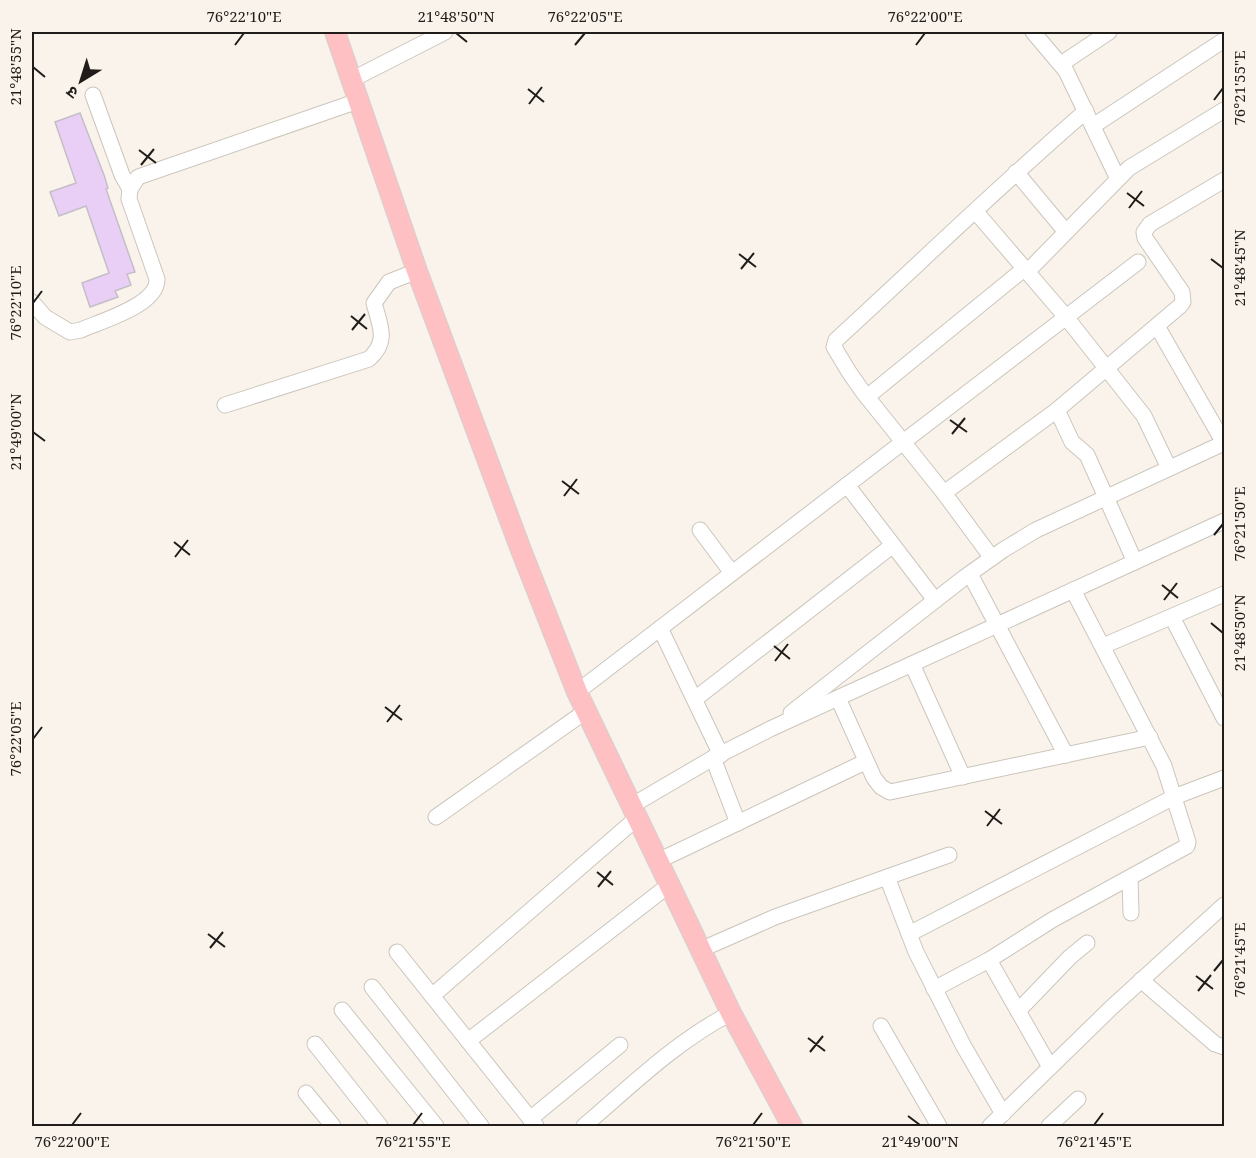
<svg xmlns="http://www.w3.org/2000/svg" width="1256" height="1158" viewBox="0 0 1256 1158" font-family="'Noto Serif','Noto Sans Devanagari',serif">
<rect width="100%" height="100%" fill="#faf3eb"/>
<path fill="#e9cef6" stroke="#c4bec7" stroke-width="1.5" d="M80,113l24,62 4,13 -2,1 29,83 -8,2 4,11 -16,6 3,6 -28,10 -8,-24 27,-10 -23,-67 -27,10 -9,-24 26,-9 -21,-61z"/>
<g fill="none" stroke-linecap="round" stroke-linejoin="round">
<defs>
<g id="minor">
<path d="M1033,32l33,39 52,108"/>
<path d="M1061,64l48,-32"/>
<path d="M351,80l94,-48"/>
<path d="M93,95l29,80 8,14"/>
<path d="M1093,126l131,-86"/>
<path d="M1016,172l50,60"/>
<path d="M976,212l90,105 78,99 25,52"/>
<path d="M1027,272l102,-104 95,-58"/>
<path d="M32,302l13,15 25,15 11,-2c20,-9 77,-25 76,-51l-28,-80 1,-10 8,-12 220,-76"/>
<path d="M1157,326l67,117"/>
<path d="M867,397l157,-128"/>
<path d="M225,405l144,-46c20,-18 11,-33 5,-56l15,-21 28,-11"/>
<path d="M847,485l88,115"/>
<path d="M944,493l113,-83"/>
<path d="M700,530l32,43"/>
<path d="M992,558l-48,-65 -81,-101 -14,-20 -15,-25 2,-7c83,-76 164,-155 250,-229"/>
<path d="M1135,562l-48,-107 -15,-13 -15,-32 123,-104 3,-4 -1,-10 -37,-54 -1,-6 6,-8 74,-44"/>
<path d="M970,574l96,181"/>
<path d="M1172,617l52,101"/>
<path d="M660,628l61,127"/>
<path d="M1103,646l121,-52"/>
<path d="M912,664l51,113"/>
<path d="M577,692l561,-430"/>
<path d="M838,698l36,80 7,9 9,5 260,-55"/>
<path d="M695,699l198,-154"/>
<path d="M791,713l174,-136 38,-27 33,-20 188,-87"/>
<path d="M713,758l25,65"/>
<path d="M631,806l82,-48 57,-29 454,-208"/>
<path d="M436,817l150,-106"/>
<path d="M658,861l207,-99"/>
<path d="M887,877l29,75 47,93 40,69"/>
<path d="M1130,878l1,35"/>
<path d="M909,934l265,-137 50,-19"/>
<path d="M700,950l75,-33 174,-62"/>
<path d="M397,952l139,174"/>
<path d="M989,960l61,107"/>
<path d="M1141,980l74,64 9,3"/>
<path d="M372,987l109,139"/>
<path d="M934,989l55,-29 63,-40 135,-74 1,-4 -24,-76 -91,-176"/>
<path d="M432,996l205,-178"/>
<path d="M342,1010l94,116"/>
<path d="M1018,1011l52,-54 17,-14"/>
<path d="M881,1026l58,100"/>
<path d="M468,1041l201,-156"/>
<path d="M315,1044l65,82"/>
<path d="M306,1093l27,33"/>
<path d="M530,1119l90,-74"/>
<path d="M584,1126c47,-40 91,-84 147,-113"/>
<path d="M990,1126l122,-119 112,-102"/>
<path d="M1049,1126l29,-27"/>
</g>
<path id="major" d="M335,32l82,239 104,279 56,142 154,321 61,113"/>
</defs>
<use href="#minor" stroke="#cbc5bc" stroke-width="17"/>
<use href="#major" stroke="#d2d2d1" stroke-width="22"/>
<use href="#minor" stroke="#fff" stroke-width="15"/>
<use href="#major" stroke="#fec0c2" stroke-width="20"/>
</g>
<path fill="none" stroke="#1f1c19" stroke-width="2" d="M456,33l11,9M235,45l9,-12M575,45l10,-12M916,45l9,-12M33,67l12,10M528,89l16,13M1214,100l9,-12M529,104l13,-17M139,150l17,13M141,165l13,-16M1127,193l17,13M1129,208l13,-17M739,254l17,13M1211,259l12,9M741,269l13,-16M33,303l9,-12M351,316l16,13M352,330l13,-16M950,420l17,12M33,432l12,9M952,434l13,-16M562,481l17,13M564,496l13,-17M1214,535l9,-11M174,542l16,13M175,557l13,-17M1162,585l16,13M1164,600l13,-17M1211,623l12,10M774,646l16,13M775,661l13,-17M385,707l17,13M387,722l13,-17M33,739l9,-12M985,811l17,13M987,826l13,-17M597,872l16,13M598,887l13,-16M208,934l17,13M210,948l13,-16M1214,971l9,-11M1196,976l17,13M1198,991l13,-16M808,1038l17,13M810,1052l13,-16M908,1116l12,9M72,1125l9,-12M413,1125l9,-12M753,1125l9,-12M1094,1125l9,-12"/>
<rect width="1256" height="1158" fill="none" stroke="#faf3eb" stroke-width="66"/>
<g transform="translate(81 81) rotate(218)" stroke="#faf3eb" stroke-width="4.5" paint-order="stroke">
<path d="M0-4.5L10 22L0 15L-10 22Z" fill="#1f1c19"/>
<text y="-9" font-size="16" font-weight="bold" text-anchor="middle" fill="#1f1c19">उ</text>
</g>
<rect x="33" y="33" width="1190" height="1092" fill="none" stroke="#1f1c19" stroke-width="2"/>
<g font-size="15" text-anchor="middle" fill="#1f1c19">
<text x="244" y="22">76°22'10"E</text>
<text x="456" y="22">21°48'50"N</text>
<text x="585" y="22">76°22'05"E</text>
<text x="925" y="22">76°22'00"E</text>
<text transform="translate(16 67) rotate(-90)" y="5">21°48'55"N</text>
<text transform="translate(1240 88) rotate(-90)" y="5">76°21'55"E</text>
<text transform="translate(1240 268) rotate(-90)" y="5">21°48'45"N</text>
<text transform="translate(16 303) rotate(-90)" y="5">76°22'10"E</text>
<text transform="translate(16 432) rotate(-90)" y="5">21°49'00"N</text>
<text transform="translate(1240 524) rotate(-90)" y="5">76°21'50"E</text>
<text transform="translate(1240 633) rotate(-90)" y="5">21°48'50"N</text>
<text transform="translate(16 739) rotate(-90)" y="5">76°22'05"E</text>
<text transform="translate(1240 960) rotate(-90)" y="5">76°21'45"E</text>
<text x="72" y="1147">76°22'00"E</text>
<text x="413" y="1147">76°21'55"E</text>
<text x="753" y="1147">76°21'50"E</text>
<text x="920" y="1147">21°49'00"N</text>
<text x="1094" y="1147">76°21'45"E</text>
</g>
</svg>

***

Transcribe all entries above exactly. Omit the pictures.

> [ANSWER FOR THIS EXERCISE]:
<svg xmlns="http://www.w3.org/2000/svg" width="1256" height="1158" viewBox="0 0 1256 1158" font-family="'Noto Serif','Noto Sans Devanagari',serif">
<rect width="100%" height="100%" fill="#faf3eb"/>
<path fill="#e9cef6" stroke="#c4bec7" stroke-width="1.5" d="M80,113l24,62 4,13 -2,1 29,83 -8,2 4,11 -16,6 3,6 -28,10 -8,-24 27,-10 -23,-67 -27,10 -9,-24 26,-9 -21,-61z"/>
<g fill="none" stroke-linecap="round" stroke-linejoin="round">
<defs>
<g id="minor">
<path d="M1033,32l33,39 52,108"/>
<path d="M1061,64l48,-32"/>
<path d="M351,80l94,-48"/>
<path d="M93,95l29,80 8,14"/>
<path d="M1093,126l131,-86"/>
<path d="M1016,172l50,60"/>
<path d="M976,212l90,105 78,99 25,52"/>
<path d="M1027,272l102,-104 95,-58"/>
<path d="M32,302l13,15 25,15 11,-2c20,-9 77,-25 76,-51l-28,-80 1,-10 8,-12 220,-76"/>
<path d="M1157,326l67,117"/>
<path d="M867,397l157,-128"/>
<path d="M225,405l144,-46c20,-18 11,-33 5,-56l15,-21 28,-11"/>
<path d="M847,485l88,115"/>
<path d="M944,493l113,-83"/>
<path d="M700,530l32,43"/>
<path d="M992,558l-48,-65 -81,-101 -14,-20 -15,-25 2,-7c83,-76 164,-155 250,-229"/>
<path d="M1135,562l-48,-107 -15,-13 -15,-32 123,-104 3,-4 -1,-10 -37,-54 -1,-6 6,-8 74,-44"/>
<path d="M970,574l96,181"/>
<path d="M1172,617l52,101"/>
<path d="M660,628l61,127"/>
<path d="M1103,646l121,-52"/>
<path d="M912,664l51,113"/>
<path d="M577,692l561,-430"/>
<path d="M838,698l36,80 7,9 9,5 260,-55"/>
<path d="M695,699l198,-154"/>
<path d="M791,713l174,-136 38,-27 33,-20 188,-87"/>
<path d="M713,758l25,65"/>
<path d="M631,806l82,-48 57,-29 454,-208"/>
<path d="M436,817l150,-106"/>
<path d="M658,861l207,-99"/>
<path d="M887,877l29,75 47,93 40,69"/>
<path d="M1130,878l1,35"/>
<path d="M909,934l265,-137 50,-19"/>
<path d="M700,950l75,-33 174,-62"/>
<path d="M397,952l139,174"/>
<path d="M989,960l61,107"/>
<path d="M1141,980l74,64 9,3"/>
<path d="M372,987l109,139"/>
<path d="M934,989l55,-29 63,-40 135,-74 1,-4 -24,-76 -91,-176"/>
<path d="M432,996l205,-178"/>
<path d="M342,1010l94,116"/>
<path d="M1018,1011l52,-54 17,-14"/>
<path d="M881,1026l58,100"/>
<path d="M468,1041l201,-156"/>
<path d="M315,1044l65,82"/>
<path d="M306,1093l27,33"/>
<path d="M530,1119l90,-74"/>
<path d="M584,1126c47,-40 91,-84 147,-113"/>
<path d="M990,1126l122,-119 112,-102"/>
<path d="M1049,1126l29,-27"/>
</g>
<path id="major" d="M335,32l82,239 104,279 56,142 154,321 61,113"/>
</defs>
<use href="#minor" stroke="#cbc5bc" stroke-width="17"/>
<use href="#major" stroke="#d2d2d1" stroke-width="22"/>
<use href="#minor" stroke="#fff" stroke-width="15"/>
<use href="#major" stroke="#fec0c2" stroke-width="20"/>
</g>
<path fill="none" stroke="#1f1c19" stroke-width="2" d="M456,33l11,9M235,45l9,-12M575,45l10,-12M916,45l9,-12M33,67l12,10M528,89l16,13M1214,100l9,-12M529,104l13,-17M139,150l17,13M141,165l13,-16M1127,193l17,13M1129,208l13,-17M739,254l17,13M1211,259l12,9M741,269l13,-16M33,303l9,-12M351,316l16,13M352,330l13,-16M950,420l17,12M33,432l12,9M952,434l13,-16M562,481l17,13M564,496l13,-17M1214,535l9,-11M174,542l16,13M175,557l13,-17M1162,585l16,13M1164,600l13,-17M1211,623l12,10M774,646l16,13M775,661l13,-17M385,707l17,13M387,722l13,-17M33,739l9,-12M985,811l17,13M987,826l13,-17M597,872l16,13M598,887l13,-16M208,934l17,13M210,948l13,-16M1214,971l9,-11M1196,976l17,13M1198,991l13,-16M808,1038l17,13M810,1052l13,-16M908,1116l12,9M72,1125l9,-12M413,1125l9,-12M753,1125l9,-12M1094,1125l9,-12"/>
<rect width="1256" height="1158" fill="none" stroke="#faf3eb" stroke-width="66"/>
<g transform="translate(81 81) rotate(218)" stroke="#faf3eb" stroke-width="4.5" paint-order="stroke">
<path d="M0-4.5L10 22L0 15L-10 22Z" fill="#1f1c19"/>
<text y="-9" font-size="16" font-weight="bold" text-anchor="middle" fill="#1f1c19">उ</text>
</g>
<rect x="33" y="33" width="1190" height="1092" fill="none" stroke="#1f1c19" stroke-width="2"/>
<g font-size="15" text-anchor="middle" fill="#1f1c19">
<text x="244" y="22">76°22'10"E</text>
<text x="456" y="22">21°48'50"N</text>
<text x="585" y="22">76°22'05"E</text>
<text x="925" y="22">76°22'00"E</text>
<text transform="translate(16 67) rotate(-90)" y="5">21°48'55"N</text>
<text transform="translate(1240 88) rotate(-90)" y="5">76°21'55"E</text>
<text transform="translate(1240 268) rotate(-90)" y="5">21°48'45"N</text>
<text transform="translate(16 303) rotate(-90)" y="5">76°22'10"E</text>
<text transform="translate(16 432) rotate(-90)" y="5">21°49'00"N</text>
<text transform="translate(1240 524) rotate(-90)" y="5">76°21'50"E</text>
<text transform="translate(1240 633) rotate(-90)" y="5">21°48'50"N</text>
<text transform="translate(16 739) rotate(-90)" y="5">76°22'05"E</text>
<text transform="translate(1240 960) rotate(-90)" y="5">76°21'45"E</text>
<text x="72" y="1147">76°22'00"E</text>
<text x="413" y="1147">76°21'55"E</text>
<text x="753" y="1147">76°21'50"E</text>
<text x="920" y="1147">21°49'00"N</text>
<text x="1094" y="1147">76°21'45"E</text>
</g>
</svg>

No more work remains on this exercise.